— begin Passage —

The trigonometric ratios are ratios of lengths of sides of right triangles.

19. mathstudent55

The main three trig ratios are called: sine, cosine, and tangent.

20. anonymous

ok

21. mathstudent55

Ok?

22. anonymous

ok

23. anonymous

?

24. mathstudent55

Look at the right triangle below. We are interested in angle A. |dw:1434493076172:dw|

25. anonymous

ok

26. mathstudent55

The sine ratio is defined as follows: $$\sin A = \dfrac{opposite ~leg}{hypotenuse}$$

27. anonymous

kk

28. mathstudent55

The sine of angle A is the ratio of the lengths of the opposite leg to the hypotenuse.

29. anonymous

k

30. mathstudent55

In a right triangle there is only one hypotenuse. When we say the hypotenuse, we know exactly which side we are referring to. In a right triangle, there are two legs. In general, the sides of right triangle that form the right angle are called just legs. In trig we need to distinguish between the legs, so we need to call the legs by different names to know which leg we are referring to.

31. mathstudent55

If you pick one of the acute angles of a right triangle, one leg is next to it. We call that leg the "adjacent leg" since adjacent means next to. That leg is next to that angle.

32. anonymous

k

33. mathstudent55

Once again, if you pick one of the acute angles of a right triangle, the other leg is across from that angle. We call that leg the opposite leg since opposite (in this case) means across from.

34. anonymous

ok so far im with you

35. mathstudent55

The figure below shows that for angle A, the opposite leg and the adjacent leg are positioned as labeled. |dw:1434493501483:dw|

36. anonymous

ok?

— end Passage —
— begin Material provided —

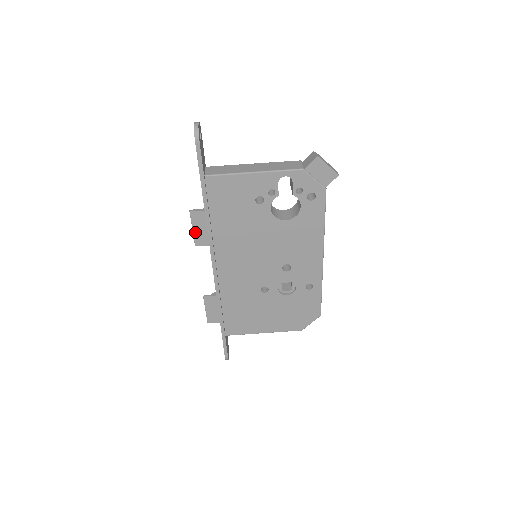
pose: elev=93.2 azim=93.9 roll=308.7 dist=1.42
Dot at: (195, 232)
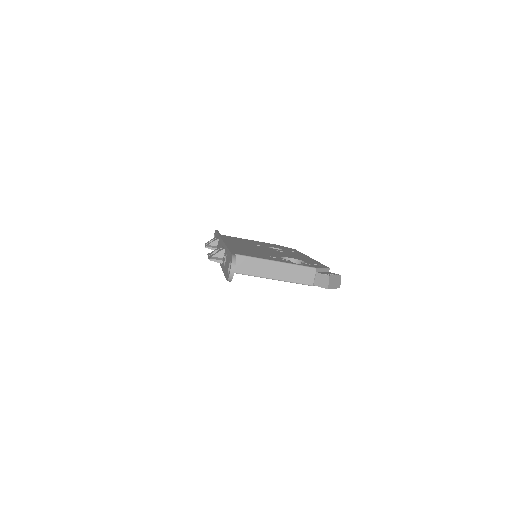
Dot at: occluded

— end Material provided —

**What is being asked:**
Rewrite everything in the trigonometry thread from "31. mathstudent55" down to "to that angle.", replacing "next to" with "beside".

**Response:**
31. mathstudent55

If you pick one of the acute angles of a right triangle, one leg is beside it. We call that leg the "adjacent leg" since adjacent means beside. That leg is beside that angle.